Is tradition a sufficient moral justification?
Can we practise Yoga while participating in violence against other living creatures? While lying? While stealing? While doing drugs or drinking alcohol? While engaging in abusive sexual relationships? While taking more than we need?
Of course we can. I practise Yoga and I’ve done all sorts of harmful things in my life that I deeply regret.
But I do think we’re personally responsible for helping build a more ethical, compassionate and conscious society than the one we grew up in. In many ways, I think humanity is moving in that direction. The purpose of looking to the past should not be to regress morally or excuse harm because it was once normal, but to learn, refine our understanding and reduce unnecessary suffering moving forward.
Because something was done by certain groups historically doesn’t necessarily mean it was ethical. We should therefore be cautious when calibrating our moral compass based on the behaviour of cave dwellers, medieval spiritualists or other ancient traditions.
When considering ethics and social justice, I think we should begin with those affected by our actions — especially the vulnerable, exploited and harmed — rather than beginning with our own desire to justify comfort, habit, identity or tradition. Who or what is being harmed by the way we live? Did they have a choice? Were they willing participants? Or was coercion, domination or violence required to get what we wanted?

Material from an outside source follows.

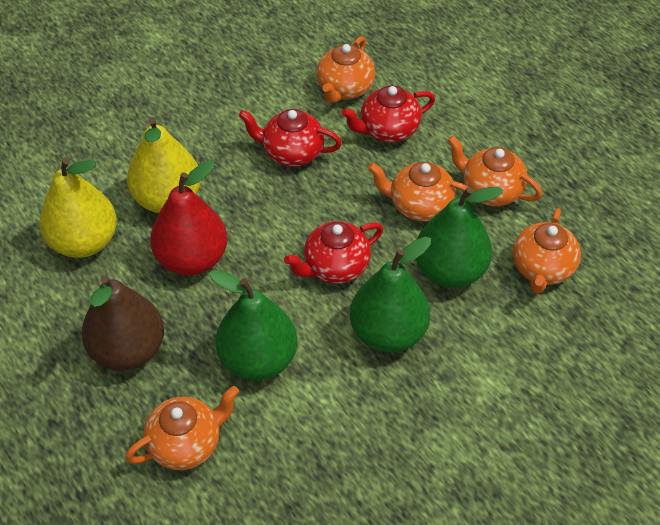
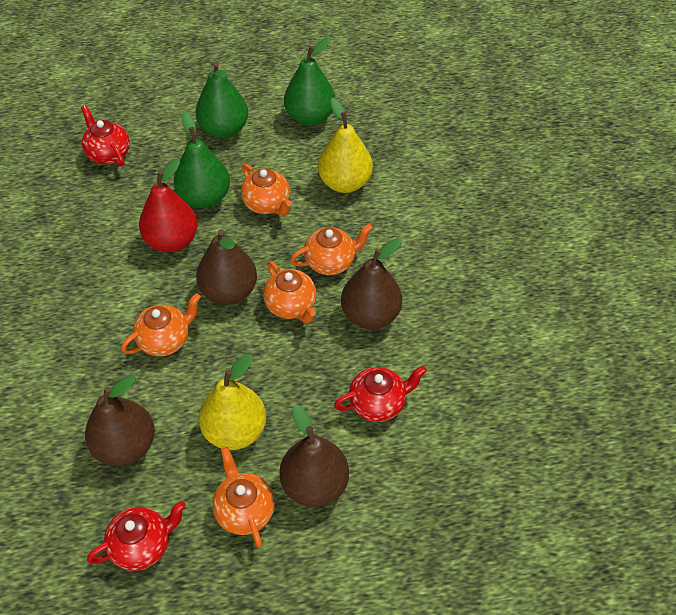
brown pear: 1 -> 4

Martin Luther King Jr. said, “The arc of the moral universe is long, but it bends towards justice.”
Practising Yoga invites us to examine how our thoughts, words and actions impact the world around us and all other sentient beings.
If we follow the teachings sincerely, we may find the logical direction is to reduce our participation in exploitation and harm as much as possible, while cultivating the conditions for greater freedom, peace and wellbeing for others and ourselves.

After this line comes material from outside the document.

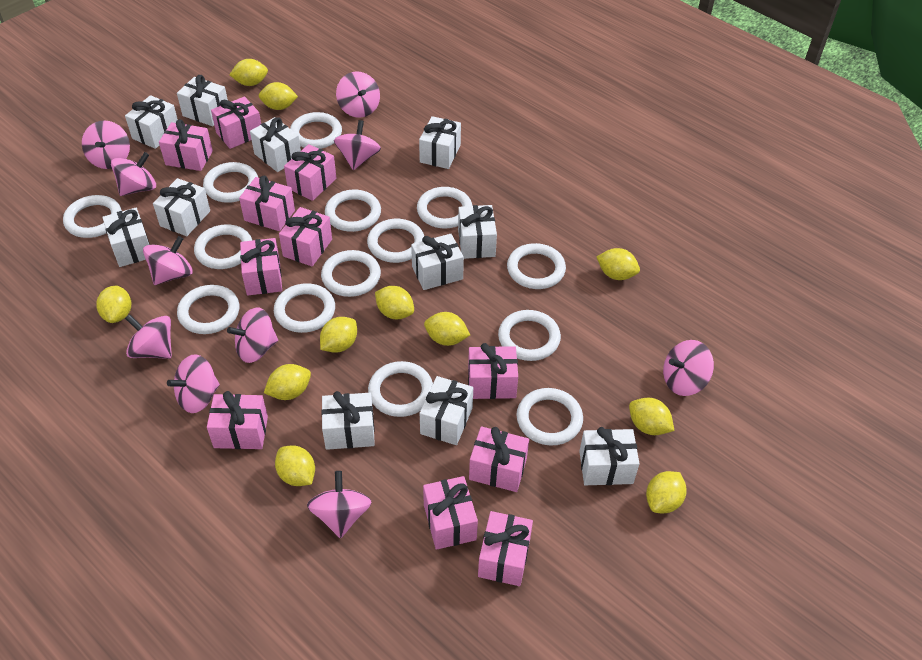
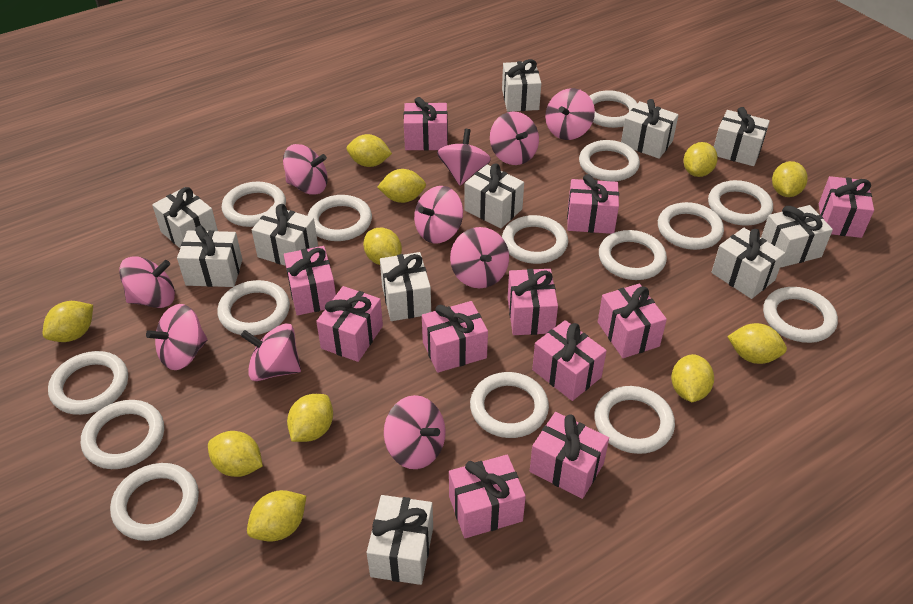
white ring: 14 -> 15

But we are also living in an age of self-reification: the era of neoliberal capitalism, personal branding and influencer culture, where identity itself becomes a product to market and defend. Hyper-individualism encourages us to curate the self, ‘live our truth’, protect the ego and justify our desires, rather than question the wider consequences of how we live.
We can easily become attached to narratives that make us feel comfortable — including the idea that whatever has been done traditionally must therefore be natural, necessary or beyond ethical scrutiny. In that state, we may distort, minimise or justify our behaviour rather than honestly investigate it. But genuine practice asks more of us than self-affirmation. It asks us to become more conscious of interdependence and more sensitive to the consequences of our choices.
Rather than using the past to excuse ourselves, perhaps we can use it as a foundation for greater wisdom, compassion and responsibility in the present.
Lama Alan Wallace argues that while modern mindfulness is often presented as a secular, non-judgemental technique for individual stress reduction, traditional Buddhist mindfulness is an ethical and discerning practice designed to reveal interdependence and the moral consequences of our actions in the pursuit of liberation for all sentient beings.
S. N. Goenka taught that Ahimsa (non-harm) and Satya (truthfulness) require absolute self-honesty: we must recognise the harm we cause others because violence and dishonesty immediately disturb our own inner peace. My experience of this is that whenever I know I’m acting in a way that is shifty or misaligned, I feel it internally. At times, I’ve looked to others for justification or affirmation rather than fully facing what I already knew.
So I think Yoga practitioners and teachers are continually faced with a choice: to use philosophy and tradition to reinforce existing preferences and identities, or to allow practice to deepen our sensitivity, challenge our conditioning and expand our sense of responsibility towards others. For me, the latter is where genuine practice begins.